Photodissociation Dynamics Of Phenol: Multistate Trajectory Simulations Including Tunneling

We report multistate trajectory simulations, including coherence, decoherence, and multidimensional tunneling, of phenol photodissociation dynamics. The calculations are based on full-dimensional anchor-points reactive potential surfaces and state couplings fit to electronic structure calculations including dynamical correlation with an augmented correlation-consistent polarized valence double-zeta basis set. The calculations successfully reproduce the experimentally observed bimodal character of the total kinetic energy release spectra and confirm the interpretation of the most recent experiments that the photodissociation process is dominated by tunneling.
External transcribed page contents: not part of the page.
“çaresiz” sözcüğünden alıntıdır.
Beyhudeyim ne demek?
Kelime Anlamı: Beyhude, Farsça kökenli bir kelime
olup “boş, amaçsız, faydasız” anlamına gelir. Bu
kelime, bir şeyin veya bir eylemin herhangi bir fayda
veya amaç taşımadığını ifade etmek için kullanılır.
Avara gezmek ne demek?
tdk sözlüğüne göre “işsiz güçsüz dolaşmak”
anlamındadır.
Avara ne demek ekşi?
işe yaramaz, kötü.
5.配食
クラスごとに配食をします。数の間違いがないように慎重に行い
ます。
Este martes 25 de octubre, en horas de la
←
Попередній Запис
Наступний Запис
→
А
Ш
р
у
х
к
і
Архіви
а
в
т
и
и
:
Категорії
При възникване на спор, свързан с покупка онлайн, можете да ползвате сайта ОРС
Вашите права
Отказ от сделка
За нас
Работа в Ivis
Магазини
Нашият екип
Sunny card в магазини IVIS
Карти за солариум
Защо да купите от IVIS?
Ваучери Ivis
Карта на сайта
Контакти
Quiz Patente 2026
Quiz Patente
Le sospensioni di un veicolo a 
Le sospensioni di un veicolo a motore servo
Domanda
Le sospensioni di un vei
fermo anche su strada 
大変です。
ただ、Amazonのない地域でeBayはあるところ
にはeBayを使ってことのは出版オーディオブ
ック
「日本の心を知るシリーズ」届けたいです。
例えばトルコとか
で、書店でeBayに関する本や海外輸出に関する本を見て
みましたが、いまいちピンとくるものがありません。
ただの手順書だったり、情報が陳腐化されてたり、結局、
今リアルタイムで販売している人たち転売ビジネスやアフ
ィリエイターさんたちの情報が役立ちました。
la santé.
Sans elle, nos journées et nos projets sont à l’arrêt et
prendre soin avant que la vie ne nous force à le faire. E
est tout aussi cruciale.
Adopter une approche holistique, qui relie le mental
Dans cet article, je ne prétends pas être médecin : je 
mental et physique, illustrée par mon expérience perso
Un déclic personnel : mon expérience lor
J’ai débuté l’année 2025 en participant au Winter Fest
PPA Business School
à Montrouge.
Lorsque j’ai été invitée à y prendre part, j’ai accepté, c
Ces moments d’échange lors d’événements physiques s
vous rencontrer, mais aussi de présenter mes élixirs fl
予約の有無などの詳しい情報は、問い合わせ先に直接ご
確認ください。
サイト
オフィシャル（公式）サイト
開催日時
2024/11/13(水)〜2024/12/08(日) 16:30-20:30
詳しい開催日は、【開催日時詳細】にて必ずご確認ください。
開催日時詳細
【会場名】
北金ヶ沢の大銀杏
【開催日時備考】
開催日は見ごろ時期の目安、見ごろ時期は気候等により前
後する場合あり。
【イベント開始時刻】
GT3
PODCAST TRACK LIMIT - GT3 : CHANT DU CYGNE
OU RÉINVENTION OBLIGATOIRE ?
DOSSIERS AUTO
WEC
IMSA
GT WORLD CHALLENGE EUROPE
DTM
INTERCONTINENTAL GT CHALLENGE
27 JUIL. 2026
Analysis of the trajectories uncovers an unexpected dissociation pathway for one quantum excitation of the O-H stretching mode of the Si state, namely, tunneling in a coherent mixture of states starting in a smaller R-OH (similar to 0.9-1.0 angstrom) region than has previously been invoked. The simulations also show that most trajectories do not pass dose to the S-1-S-2 conical intersection (they have a minimum gap greater than 0.6 eV), they provide statistics on the out-of-plane angles at the locations of the minimum energy adiabatic gap, and they reveal information about which vibrational modes are most highly activated in the products.